When you feel insecure or scared about things like failing grades or being ignored, you would need a shell to encase you. I have to save my arms so I could make you feel safe in my embrace.
There are also times when you get so irritated, be it because of the strict hag McGonagall or your git brother Ron, and you just feel like exploding. I have to save my ears so I could listen to your rants, thus, saving you from the need to literally blow up.
A few times a year, Dumbledore springs some surprise ball on us. I have to save my feet so you would have someone's toes to trod on, and because my feet are the lucky fellows, some poor fop was saved from all the trouble and possible injury.
There are also the times when you feel like you need to break away from all the pressures of being a teenage witch. I have to save my legs so I could run with you, wherever you may go.
You could be quite moody, too. I have to save my precious face just for you, because one look at it would either make you melt or make you flare up in anger, depending on the situation. But in doing so, I take your mind off your current mood, making the world a better place to live in for everyone concerned.
And most of all, I have to save my lips. You know why, Gin? Because it is the most important tool of expressing what I feel for you.

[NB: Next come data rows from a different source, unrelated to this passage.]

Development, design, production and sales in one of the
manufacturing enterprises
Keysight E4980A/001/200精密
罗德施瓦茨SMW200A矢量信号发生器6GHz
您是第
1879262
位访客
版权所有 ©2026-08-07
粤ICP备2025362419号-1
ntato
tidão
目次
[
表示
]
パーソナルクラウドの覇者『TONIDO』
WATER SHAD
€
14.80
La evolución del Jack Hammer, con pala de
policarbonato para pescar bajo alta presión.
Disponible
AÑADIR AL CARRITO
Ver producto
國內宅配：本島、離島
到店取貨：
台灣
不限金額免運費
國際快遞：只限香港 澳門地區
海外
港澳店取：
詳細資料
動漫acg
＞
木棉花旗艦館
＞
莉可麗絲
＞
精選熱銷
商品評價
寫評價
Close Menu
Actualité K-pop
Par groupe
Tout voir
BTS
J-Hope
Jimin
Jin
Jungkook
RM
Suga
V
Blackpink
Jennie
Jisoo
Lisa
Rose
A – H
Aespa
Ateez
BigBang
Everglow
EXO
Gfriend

The words may not come out of it that often, but the passion that flows out of it says it louder than most words could, won't you agree?
So, Gin, unless I am absolutely sure that there is someone else out there could do all these, and until I am absolutely sure that there is someone else out there who loves you more than I do, I could not catch that dragon for you. I could not die just yet, without someone else who would shower you with all the love you deserve.

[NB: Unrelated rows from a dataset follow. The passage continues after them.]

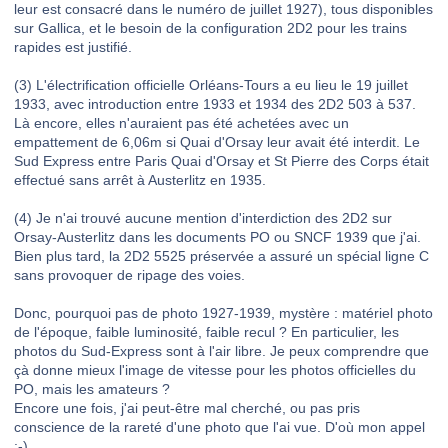
leur est consacré dans le numéro de juillet 1927), tous disponibles
sur Gallica, et le besoin de la configuration 2D2 pour les trains
rapides est justifié.
(3) L'électrification officielle Orléans-Tours a eu lieu le 19 juillet
1933, avec introduction entre 1933 et 1934 des 2D2 503 à 537.
Là encore, elles n'auraient pas été achetées avec un
empattement de 6,06m si Quai d'Orsay leur avait été interdit. Le
Sud Express entre Paris Quai d'Orsay et St Pierre des Corps était
effectué sans arrêt à Austerlitz en 1935.
(4) Je n'ai trouvé aucune mention d'interdiction des 2D2 sur
Orsay-Austerlitz dans les documents PO ou SNCF 1939 que j'ai.
Bien plus tard, la 2D2 5525 préservée a assuré un spécial ligne C
sans provoquer de ripage des voies.
Donc, pourquoi pas de photo 1927-1939, mystère : matériel photo
de l'époque, faible luminosité, faible recul ? En particulier, les
photos du Sud-Express sont à l'air libre. Je peux comprendre que
çà donne mieux l'image de vitesse pour les photos officielles du
PO, mais les amateurs ?
Encore une fois, j'ai peut-être mal cherché, ou pas pris
conscience de la rareté d'une photo que l'ai vue. D'où mon appel
:-)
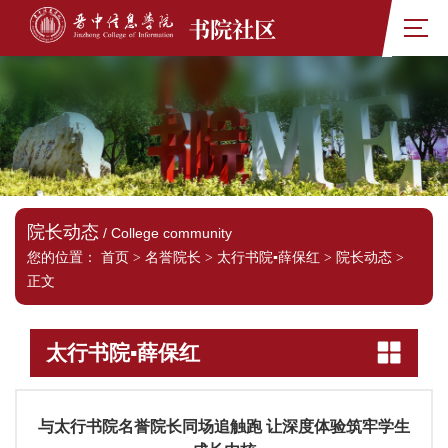
书院社区
院长动态
/ College community
您的位置：
首页
>
名誉院长
>
太行书院▪薛保红
>
院长动态
>
正文
太行书院▪薛保红
与太行书院名誉院长同场追触跑 让深度体验筑牢学生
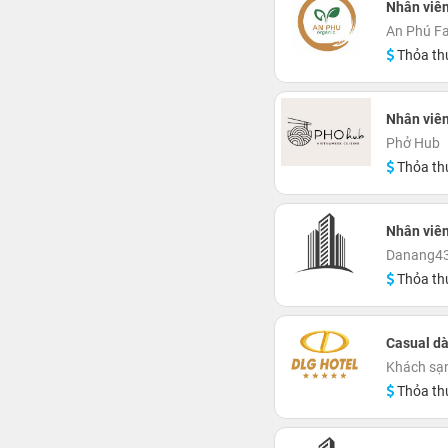
Nhân viê
An Phú F
Thỏa th
Nhân viê
Phở Hub
Thỏa th
Nhân viê
Danang43'
Thỏa th
Casual dà
Khách sạ
Thỏa th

And so, if you have changed your mind about breaking up, please step out of the Fat Lady's portrait, because I am standing right here, waiting with your favorite food, with a lot of love to share.
And so, here I am, racing giddily down the stairs and into the Gryffindor Common Room, ignoring the curious, sleepy stares of all my fellow Gryffs. No one could possibly hinder me from the one person who loves me more than anyone else in the world. And only a magic portrait stands between us. But not for long!
So what if I don't get the proverbial cheesy romance in my lovelife? I have the guy of my dreams and I shouldn't have been complaining.
After all, I know he loves me. And sometimes, these things could be left unsaid and yet could still make the air crackle around us with love, passion and tenderness.
With all this, not even Godric Gryffindor has enough power or magic to complain.